~/blog / framework / spec-driven-development-green-build-not-correct.md · 5 min · 1032 words
[post] · category / framework · by

Spec-driven development: a green build is not a correct feature

I gave four coding agents the same tasks, with and without acceptance criteria, and scored the result by running the code. Raw shipped a real bug 40% of the time. With a spec, zero.

JL @jlcases PaellaDoc creator · València
A green build is not a correct feature. Across 120 runs, raw requests shipped a genuine bug in 40% of cases with the build green; with the acceptance criteria up front, 0%.

A coding agent finishes a task. The tests pass, the build is green, the diff reads clean. You merge it. How often is that code actually doing what you asked?

I stopped guessing and measured it. The answer is worse than it feels, and the fix is boring in the best way.

The setup

I took a real Next.js and TypeScript app, froze it at a single commit, and wrote five small features. Each one is a one-line request plus five acceptance criteria. I handed the request to four coding agents (Claude Sonnet, Claude Haiku, Codex, and Kimi), ran every combination three times, and scored the output by running the code, not by reading the diff.

A separate gate does the scoring. It re-applies each diff to a clean copy of the repo, executes the code, and checks every acceptance criterion. The agent never grades its own work. A green build counts for nothing.

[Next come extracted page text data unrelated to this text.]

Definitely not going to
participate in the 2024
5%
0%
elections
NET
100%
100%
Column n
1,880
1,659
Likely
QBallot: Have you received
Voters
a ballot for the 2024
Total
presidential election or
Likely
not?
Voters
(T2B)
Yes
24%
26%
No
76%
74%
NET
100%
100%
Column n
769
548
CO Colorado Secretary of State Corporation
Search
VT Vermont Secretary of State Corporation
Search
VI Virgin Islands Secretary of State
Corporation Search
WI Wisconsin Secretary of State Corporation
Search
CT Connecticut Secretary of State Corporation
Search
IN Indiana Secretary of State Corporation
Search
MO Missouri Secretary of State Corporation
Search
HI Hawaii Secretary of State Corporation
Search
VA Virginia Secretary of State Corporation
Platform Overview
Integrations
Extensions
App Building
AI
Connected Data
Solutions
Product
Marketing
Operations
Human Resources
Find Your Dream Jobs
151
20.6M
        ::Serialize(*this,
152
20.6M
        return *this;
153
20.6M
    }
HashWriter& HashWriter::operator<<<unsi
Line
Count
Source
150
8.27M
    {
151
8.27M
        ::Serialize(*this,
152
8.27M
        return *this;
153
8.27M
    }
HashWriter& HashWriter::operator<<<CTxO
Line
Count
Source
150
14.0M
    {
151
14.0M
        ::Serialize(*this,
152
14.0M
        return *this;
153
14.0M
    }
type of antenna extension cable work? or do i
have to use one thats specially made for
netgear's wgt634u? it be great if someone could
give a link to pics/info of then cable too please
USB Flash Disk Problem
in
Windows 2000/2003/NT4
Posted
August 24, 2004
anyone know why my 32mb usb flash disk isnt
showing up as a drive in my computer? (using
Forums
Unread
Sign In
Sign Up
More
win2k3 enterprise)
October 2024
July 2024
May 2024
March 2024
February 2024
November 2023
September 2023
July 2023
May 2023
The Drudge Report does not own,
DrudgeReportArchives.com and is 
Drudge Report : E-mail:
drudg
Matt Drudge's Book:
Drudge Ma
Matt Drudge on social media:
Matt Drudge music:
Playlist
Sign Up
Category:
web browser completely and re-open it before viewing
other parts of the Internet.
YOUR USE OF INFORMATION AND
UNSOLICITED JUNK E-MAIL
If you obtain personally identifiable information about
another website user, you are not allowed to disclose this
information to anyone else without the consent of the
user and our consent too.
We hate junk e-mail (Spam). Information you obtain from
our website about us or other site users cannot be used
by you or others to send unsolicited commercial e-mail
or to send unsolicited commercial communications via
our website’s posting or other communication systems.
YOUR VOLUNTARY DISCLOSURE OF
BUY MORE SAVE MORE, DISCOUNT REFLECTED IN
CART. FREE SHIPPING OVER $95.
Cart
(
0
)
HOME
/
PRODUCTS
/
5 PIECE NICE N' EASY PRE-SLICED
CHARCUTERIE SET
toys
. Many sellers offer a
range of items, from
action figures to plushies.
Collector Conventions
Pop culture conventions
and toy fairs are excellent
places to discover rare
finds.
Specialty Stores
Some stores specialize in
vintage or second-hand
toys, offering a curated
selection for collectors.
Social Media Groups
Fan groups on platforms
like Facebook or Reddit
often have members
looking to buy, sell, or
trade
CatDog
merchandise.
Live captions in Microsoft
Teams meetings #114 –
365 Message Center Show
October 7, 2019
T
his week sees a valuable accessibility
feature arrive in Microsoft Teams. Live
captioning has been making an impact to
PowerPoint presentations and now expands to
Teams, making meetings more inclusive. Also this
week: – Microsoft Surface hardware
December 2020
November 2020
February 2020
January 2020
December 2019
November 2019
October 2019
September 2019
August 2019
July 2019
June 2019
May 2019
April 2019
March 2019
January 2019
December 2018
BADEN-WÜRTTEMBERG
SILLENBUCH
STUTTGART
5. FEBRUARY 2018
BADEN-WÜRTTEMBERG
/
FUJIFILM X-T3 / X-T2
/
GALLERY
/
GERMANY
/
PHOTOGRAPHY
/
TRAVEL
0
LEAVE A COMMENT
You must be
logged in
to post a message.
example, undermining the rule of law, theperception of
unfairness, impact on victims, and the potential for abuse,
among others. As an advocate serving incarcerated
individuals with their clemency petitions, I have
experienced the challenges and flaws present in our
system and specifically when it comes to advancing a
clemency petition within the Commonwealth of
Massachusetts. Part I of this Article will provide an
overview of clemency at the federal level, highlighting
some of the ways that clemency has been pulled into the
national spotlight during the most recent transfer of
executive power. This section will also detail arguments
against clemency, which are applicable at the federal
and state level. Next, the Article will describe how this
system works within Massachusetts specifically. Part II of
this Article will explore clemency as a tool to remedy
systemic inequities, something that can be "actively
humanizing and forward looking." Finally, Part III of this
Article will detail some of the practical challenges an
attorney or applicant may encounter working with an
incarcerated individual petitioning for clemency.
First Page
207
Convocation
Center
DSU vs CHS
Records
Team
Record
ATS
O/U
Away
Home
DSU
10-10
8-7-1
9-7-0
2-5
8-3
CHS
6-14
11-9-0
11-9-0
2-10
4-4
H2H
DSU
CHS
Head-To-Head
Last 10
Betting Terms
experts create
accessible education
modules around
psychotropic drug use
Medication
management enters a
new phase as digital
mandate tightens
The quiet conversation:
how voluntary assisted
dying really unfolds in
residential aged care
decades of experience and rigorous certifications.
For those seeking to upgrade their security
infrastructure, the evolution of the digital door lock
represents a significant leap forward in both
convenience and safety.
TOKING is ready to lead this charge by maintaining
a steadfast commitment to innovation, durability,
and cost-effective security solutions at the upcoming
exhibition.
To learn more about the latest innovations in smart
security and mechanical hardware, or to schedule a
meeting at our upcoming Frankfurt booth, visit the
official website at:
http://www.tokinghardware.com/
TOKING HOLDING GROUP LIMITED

A green build was never the bar

Somewhere we agreed that “it compiles and the tests pass” means done. It doesn’t. The agent wrote the code and, in the same pass, wrote the tests around it. Green means the code agrees with itself. It says nothing about whether it matches what you wanted.

So I split the two apart. The agent produces a diff. An independent gate decides if the diff is correct by executing it against the criteria. Different jobs, different owners.

With nothing but the one-line request, 40% of runs shipped a real correctness bug. Build green, tests passing, and still wrong.

What spec-driven development actually changes

The idea is small: write the acceptance criteria before the agent starts, and verify against them by execution after it finishes. That’s it.

I ran every task two ways. Same model, same repo, same effort. One difference:

  • Raw: the one-line request. What most people type.
  • Spec: the same request plus the five acceptance criteria as a checklist.
Bar chart of the genuine correctness bug rate per model, raw request versus the same request with acceptance criteria up front. Claude Sonnet 33% to 0, Haiku 53% to 0, Codex 33% to 0, Kimi 40% to 0.

Pooled across the four models, raw shipped a genuine bug in 40% of runs. With the criteria up front, that dropped to 0%. The 95% confidence intervals don’t overlap. Every model went to zero genuine bugs once it knew what “done” meant.

Tell the agent what correct means. Check it by running the code. That closes the gap.

The result I didn’t expect

I assumed the expensive model would always come out ahead. It didn’t.

Bar chart of the all-criteria pass rate. Haiku 40% and Claude Sonnet 40% without a spec, both 100% with the acceptance criteria. A cheap model with a spec matches the frontier model without one.

Haiku is a cheap model. Run raw, it produced a fully correct feature 40% of the time, about the same as Claude Sonnet. Give Haiku the acceptance criteria and it hits 100%, level with the frontier model. The cheap model with a spec beat the frontier model without one.

If you’re paying for the big model to paper over a vague request, you might be buying the wrong upgrade. On this benchmark the spec moved the needle more than the model did. It’s the same lesson behind the dangerous illusion of AI productivity: the speed is real, the leverage comes from the structure around it.

Why it isn’t a rigged win

The fair objection: I gave the spec arm the exact criteria the gate later checks, so of course it passes.

Two things keep it honest. The gate runs the same checks on both arms, so the raw arm isn’t held to an easier standard. And every criterion is labeled before any run as either genuine (any competent version should satisfy it) or contract (an arbitrary interface choice the agent couldn’t guess, like a parameter name). The 40% counts genuine bugs only. The raw arm never gets punished for failing to read my mind.

It’s five features, one repo, one stack. Directional, not a law. That’s the whole reason it’s public instead of a screenshot.

Try to break it

The repo has the protocol (written before the runs, so the analysis can’t be fit to the result), the features, the prompts, the execution gate, and all 120 diffs with their verdicts. You can re-score every run without paying for a single agent call. If you find where the method falls apart, the forum thread is open and I’ll answer.

Where this leaves you

Writing exact acceptance criteria for every task, and gating every merge on execution, is real work. Most teams skip it because doing it by hand on each task is tedious. That tedious part is what PaellaDoc automates: it turns your intent into criteria and gates on execution, so spec-driven stops being a discipline you have to remember and starts being the default. The principle holds without the tool, which is exactly why there’s no product anywhere in the benchmark.